[WORK INSTRUCTION] Give all the lines below again, exactly, with no pictures.
*** INFORMATION PROVIDED Section Begins ***
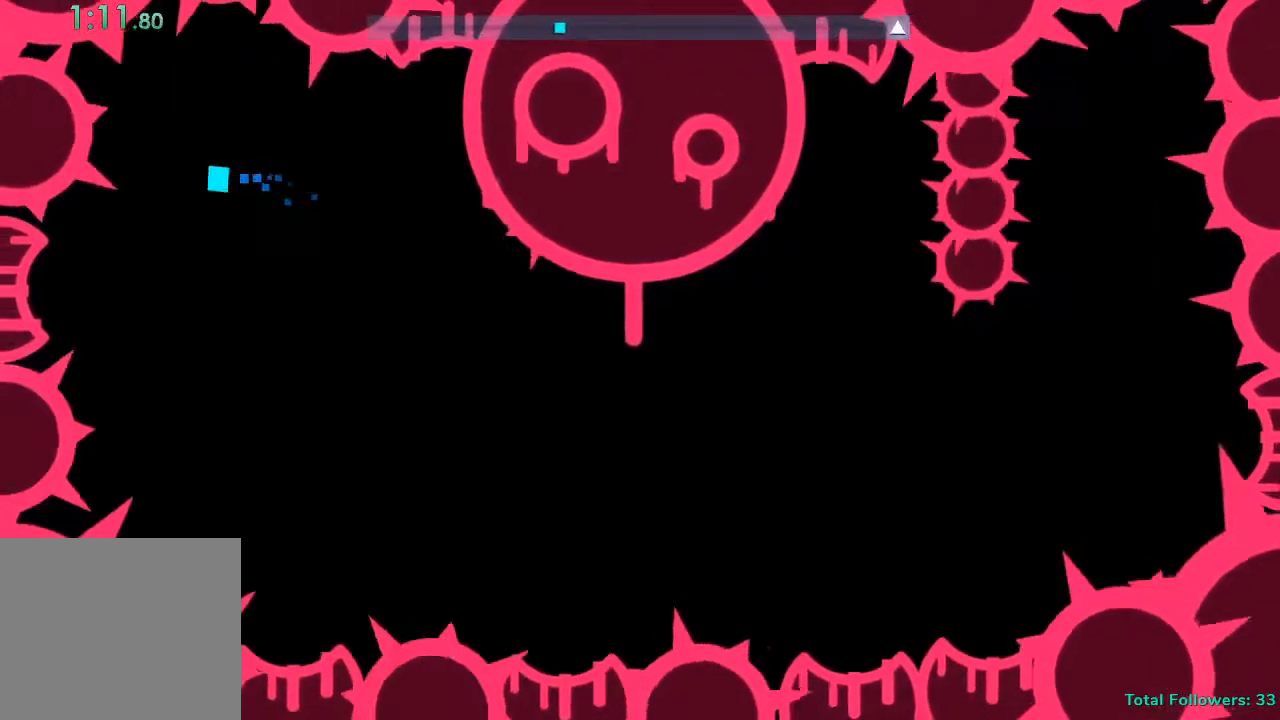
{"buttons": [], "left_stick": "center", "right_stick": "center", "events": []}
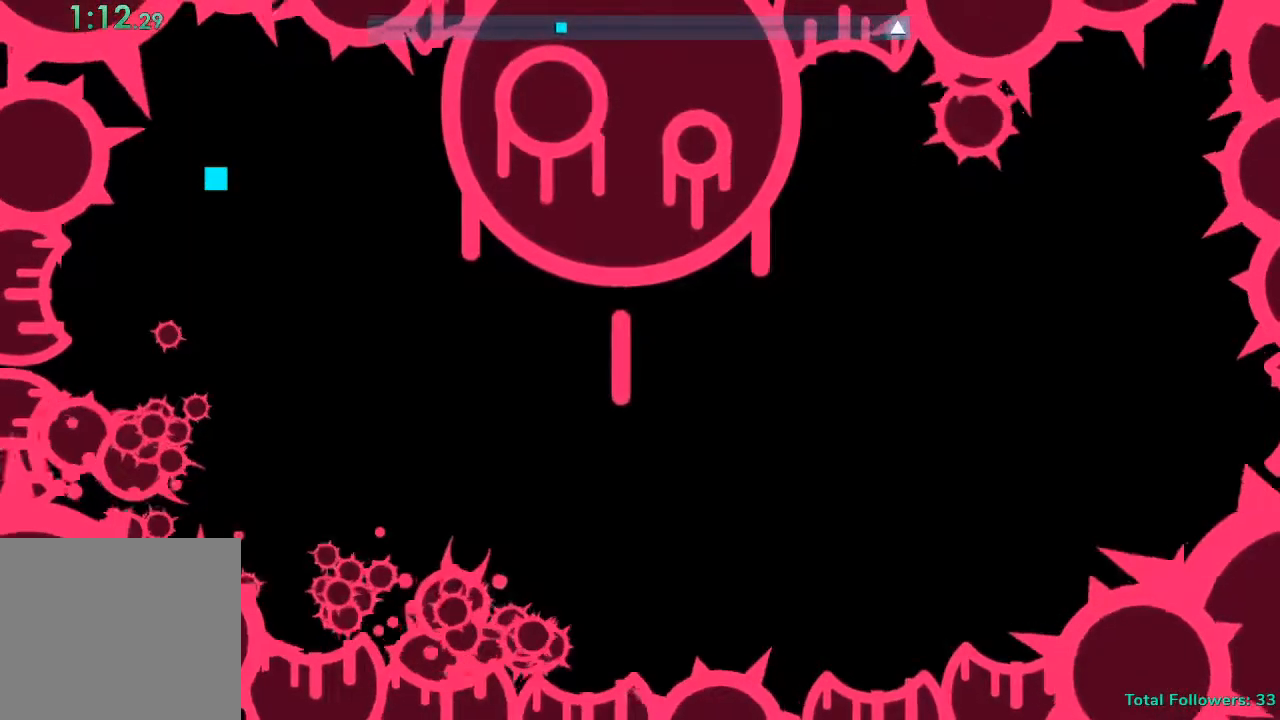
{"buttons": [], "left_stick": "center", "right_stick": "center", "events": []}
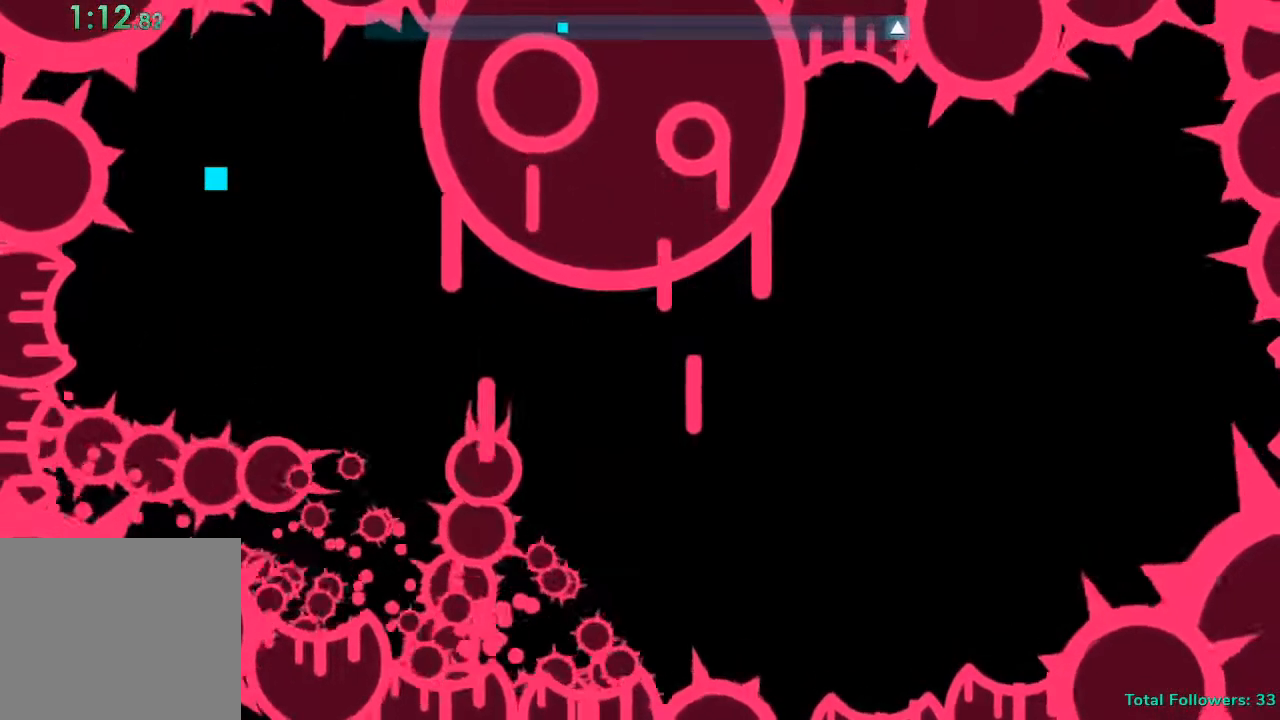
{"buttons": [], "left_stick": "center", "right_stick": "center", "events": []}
*** INFORMATION PROVIDED Section Ends ***
[ANSWER TO THIS EXERCISE]
{"buttons": [], "left_stick": "center", "right_stick": "center", "events": []}
{"buttons": [], "left_stick": "center", "right_stick": "center", "events": []}
{"buttons": [], "left_stick": "center", "right_stick": "center", "events": []}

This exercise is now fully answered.